[Source records]

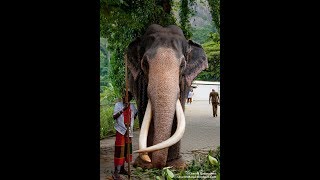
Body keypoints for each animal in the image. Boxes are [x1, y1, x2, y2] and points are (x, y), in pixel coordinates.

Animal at [125, 23, 208, 169]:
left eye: (182, 65)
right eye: (144, 63)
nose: (156, 164)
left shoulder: (185, 81)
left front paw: (177, 166)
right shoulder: (140, 81)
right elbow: (144, 108)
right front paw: (144, 165)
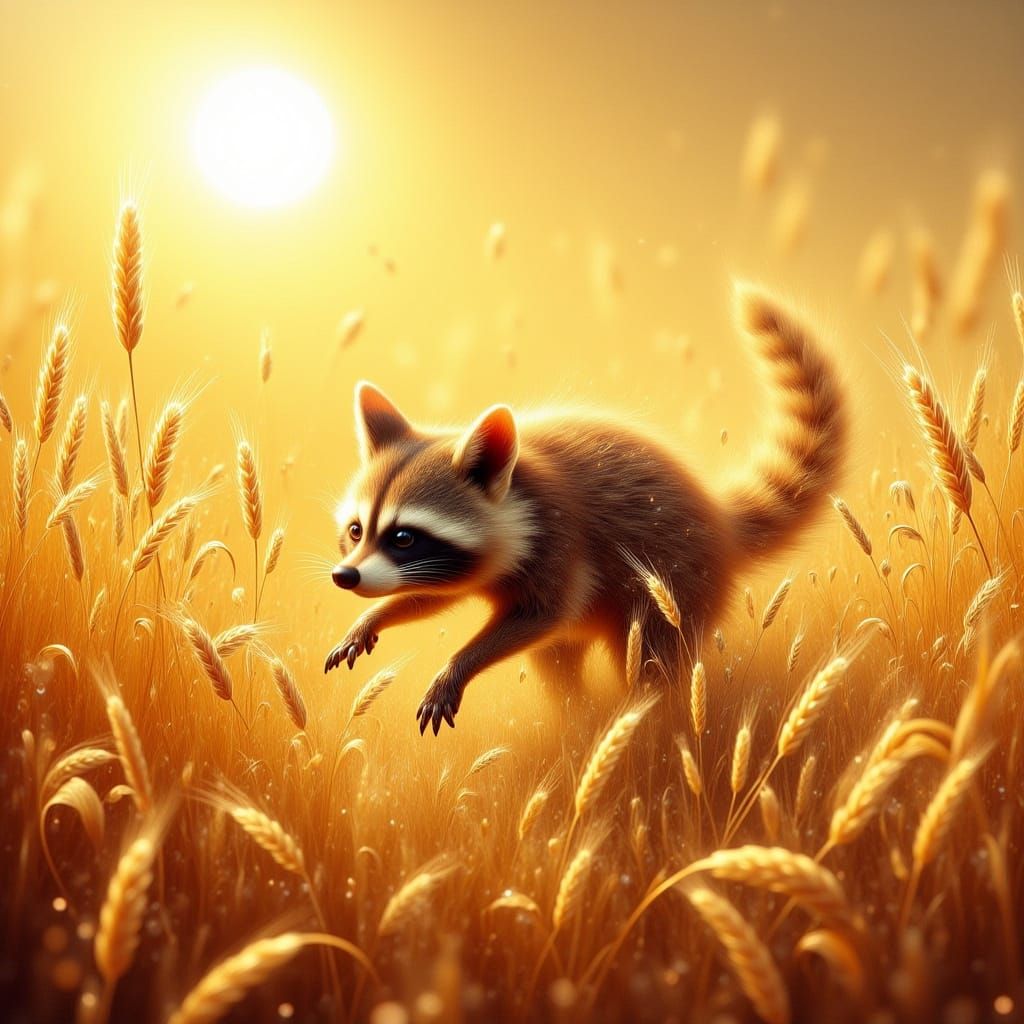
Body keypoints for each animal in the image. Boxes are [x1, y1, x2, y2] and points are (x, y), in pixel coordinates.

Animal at [325, 283, 846, 734]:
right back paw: (578, 716)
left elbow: (542, 614)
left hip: (678, 583)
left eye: (403, 536)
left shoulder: (558, 537)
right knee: (558, 663)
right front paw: (378, 616)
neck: (513, 493)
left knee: (653, 659)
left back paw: (645, 714)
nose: (345, 577)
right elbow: (436, 592)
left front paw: (457, 665)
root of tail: (716, 518)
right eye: (356, 531)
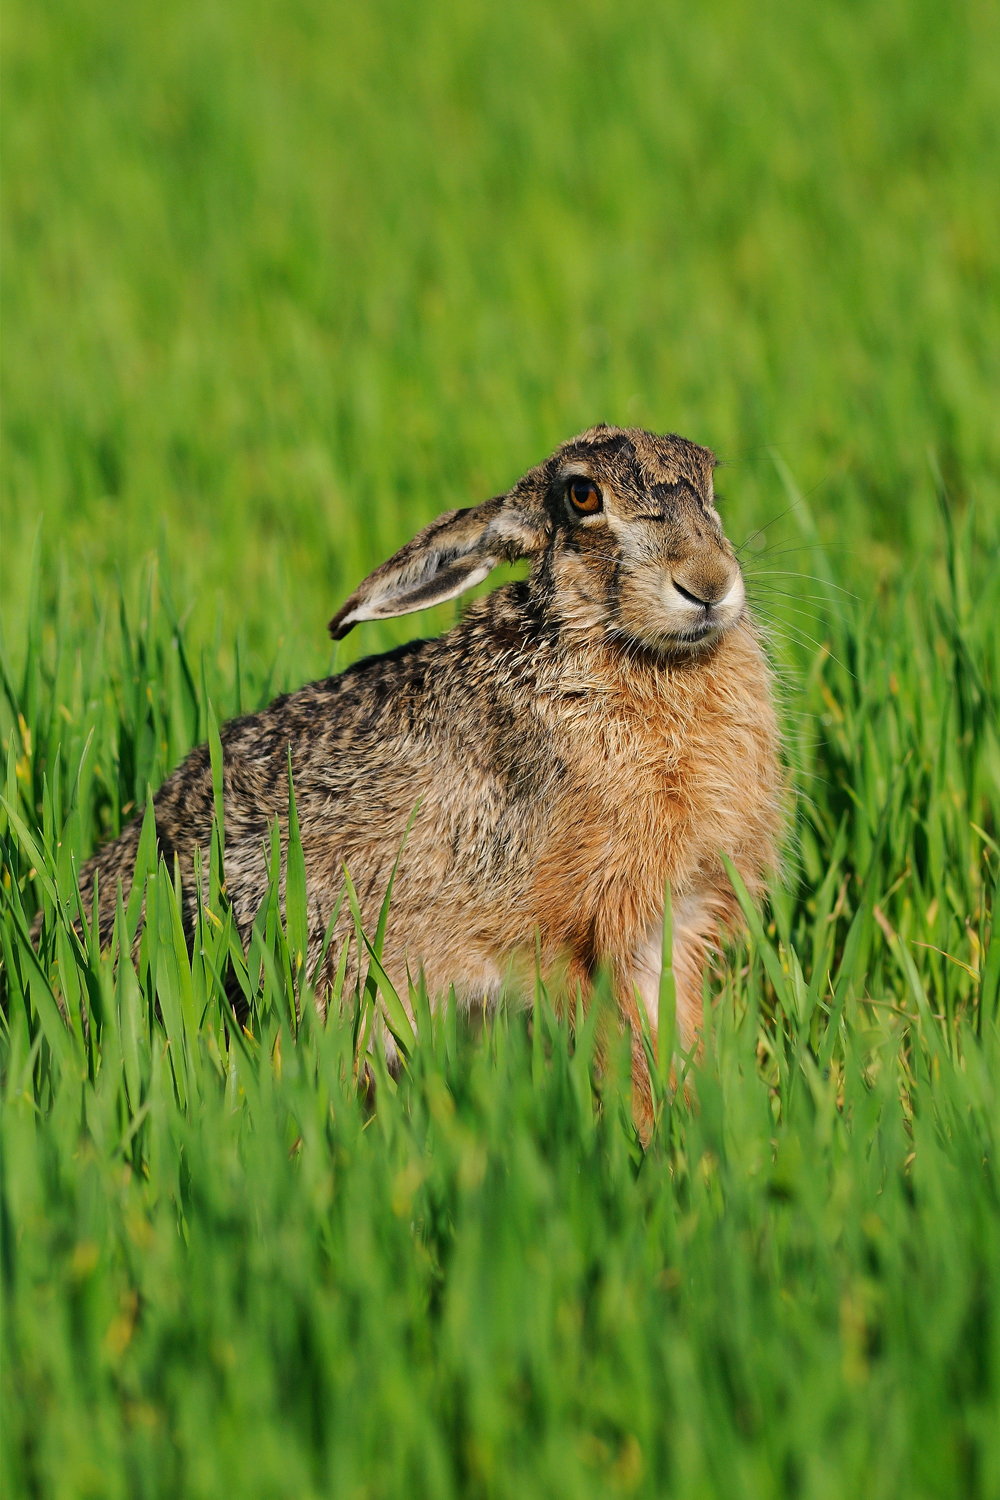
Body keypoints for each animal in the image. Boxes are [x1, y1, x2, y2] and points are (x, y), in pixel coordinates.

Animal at [62, 425, 781, 1137]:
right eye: (582, 495)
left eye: (708, 477)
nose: (708, 584)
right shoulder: (569, 939)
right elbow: (618, 1047)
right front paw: (650, 1136)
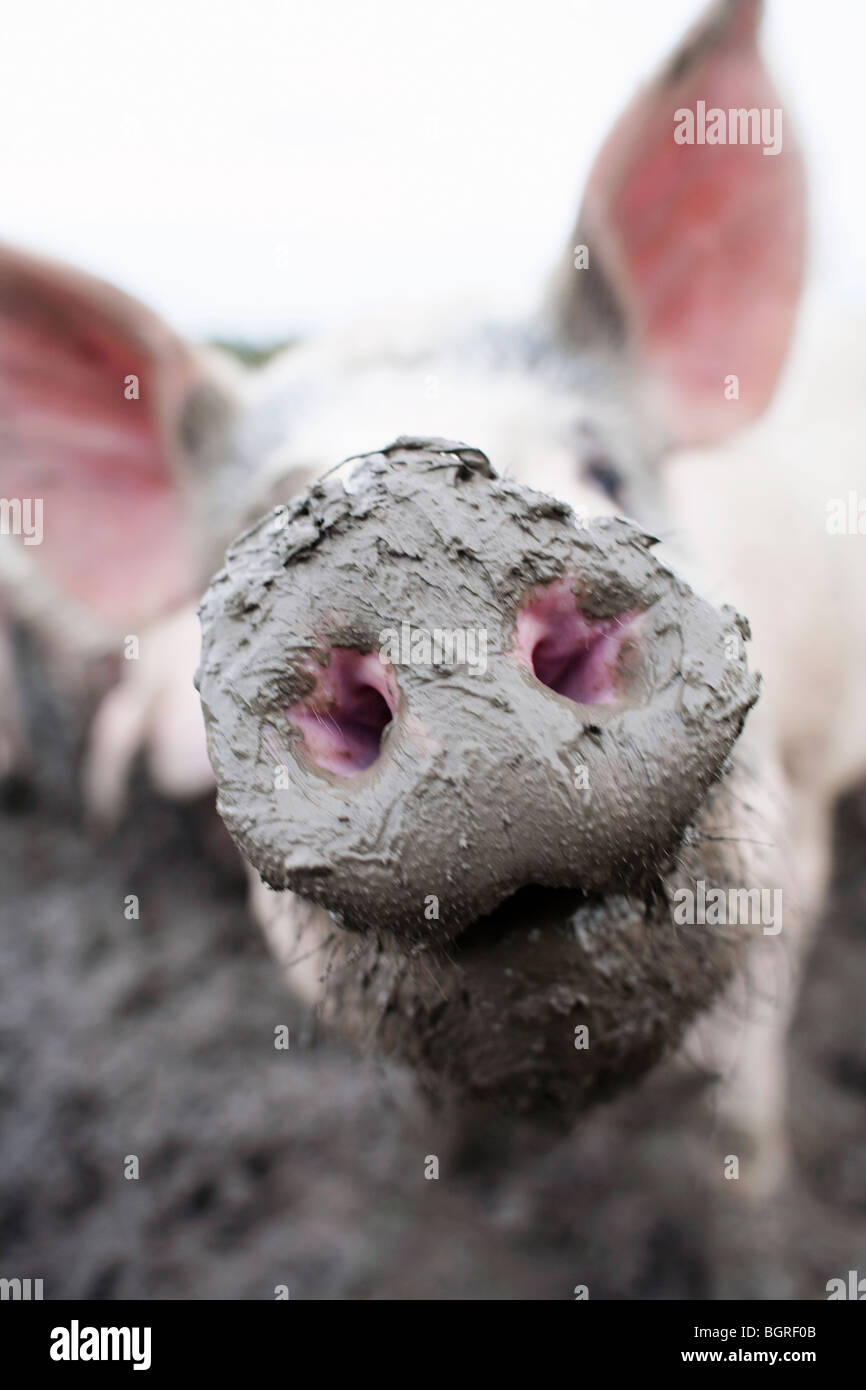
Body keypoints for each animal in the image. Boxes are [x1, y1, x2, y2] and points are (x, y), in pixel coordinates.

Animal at [1, 0, 866, 1195]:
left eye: (604, 470)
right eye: (240, 550)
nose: (401, 519)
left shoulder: (804, 801)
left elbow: (750, 1080)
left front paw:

## Task to carry out
Repeat, exactly and in full, every entry in the data, but not the pictures.

## Exercise solution
Body keypoints for each animal in the image. Boxes are [x1, y1, x2, y2] and points are (x, y), in pixel coordinates.

Animal at [125, 23, 208, 169]:
left eye: (182, 65)
right eye: (144, 63)
nose: (156, 164)
left shoulder: (185, 81)
left front paw: (177, 166)
right shoulder: (140, 81)
right elbow: (144, 108)
right front paw: (144, 165)
Body keypoints for each animal in the image. Boxes are [x1, y1, x2, y2] and points are (x, y), in pixel coordinates.

Animal at [325, 283, 846, 734]:
right back paw: (578, 716)
left elbow: (542, 614)
left hip: (678, 583)
left eye: (403, 536)
left shoulder: (558, 537)
right knee: (558, 663)
right front paw: (378, 616)
neck: (513, 493)
left knee: (653, 659)
left back paw: (645, 714)
nose: (345, 577)
right elbow: (436, 592)
left front paw: (457, 665)
root of tail: (716, 518)
right eye: (356, 531)
Body keypoints for each animal in the image. Boxes are [x1, y1, x2, y2] and points are (x, y), in pixel coordinates.

Animal at [62, 425, 781, 1137]:
right eye: (582, 495)
left eye: (708, 477)
nose: (708, 584)
right shoulder: (569, 939)
right elbow: (618, 1047)
right front paw: (650, 1136)
Body keypoints for each animal in the image. Boxes are [x1, y1, x2, y2] and points are (x, y), in pixel coordinates.

Animal at [1, 0, 866, 1195]:
left eye: (604, 470)
right eye: (240, 550)
nose: (401, 519)
left shoulder: (804, 801)
left elbow: (750, 1080)
left front paw:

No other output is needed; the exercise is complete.